The other shift Bromiley sees coming is the end of the endpoint-centric service. Customers already want identity, Microsoft 365, and the full cloud footprint treated as first-class telemetry rather than bolt-ons, and covering them is an engineering problem before it is a pricing one. That makes an API-first platform table stakes, in his framing, because the integrations that do not exist yet have to be ones your team can build. His evaluation rule follows from that: ask only about capabilities your team will actually operate, and if a tool lacks something you need with no clear roadmap to add it, move on. He describes LimaCharlie customers who never touch the web UI and run entirely through API output, others operating out of GitHub repositories and Slack channels, and others who lean on it alongside two or three dashboards rather than fifteen or twenty.

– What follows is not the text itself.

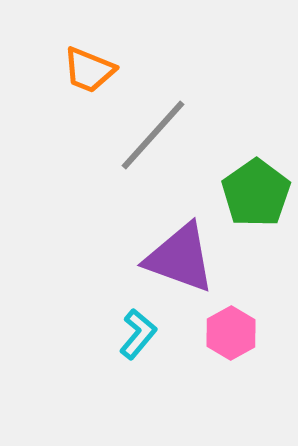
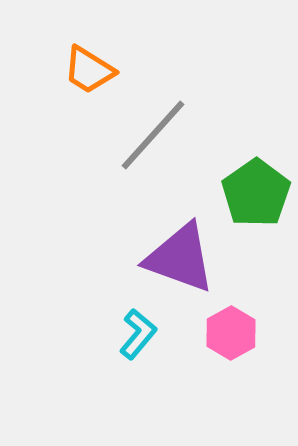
orange trapezoid: rotated 10 degrees clockwise
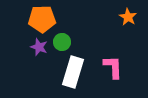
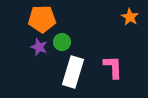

Owning that layer is also what lets you take cost out without touching service quality. Drop unused licenses, and stop passing sunk costs to customers who never created them. Then, on a periodic basis rather than as a standing engagement, audit each tenant for redundancy so analysts are not paying to monitor the same data in two places. Bromiley reframes that audit as a way to deliver value before installing anything: reduce a customer's redundant tooling and you have already won. The same review surfaces the chance to push monitoring upstream, closer to where an incident actually begins, by covering Microsoft and cloud sources where an adversary often enters. That move adds value with minimal overhead, but only if the platform can scale to it without bumping you into a new pricing tier, which is precisely the trap demand-based pricing avoids.

The throughline is ownership. A partner that handles the infrastructure, the databases and cloud you should not be babysitting, frees your team to sell what is genuinely yours, while a partner that one day competes for your customers does the opposite. Bromiley is explicit that LimaCharlie is not in the managed services business and has no plans to enter it, and he closes with the kind of proof point that lands for this audience: a company that used the platform to build its own XDR offering, from napkin sketch to general availability, in roughly four to five months. The lesson he wants providers to carry into the year is not a discount or a tactic. It is that the pricing model you can defend is the one a vendor did not hand you.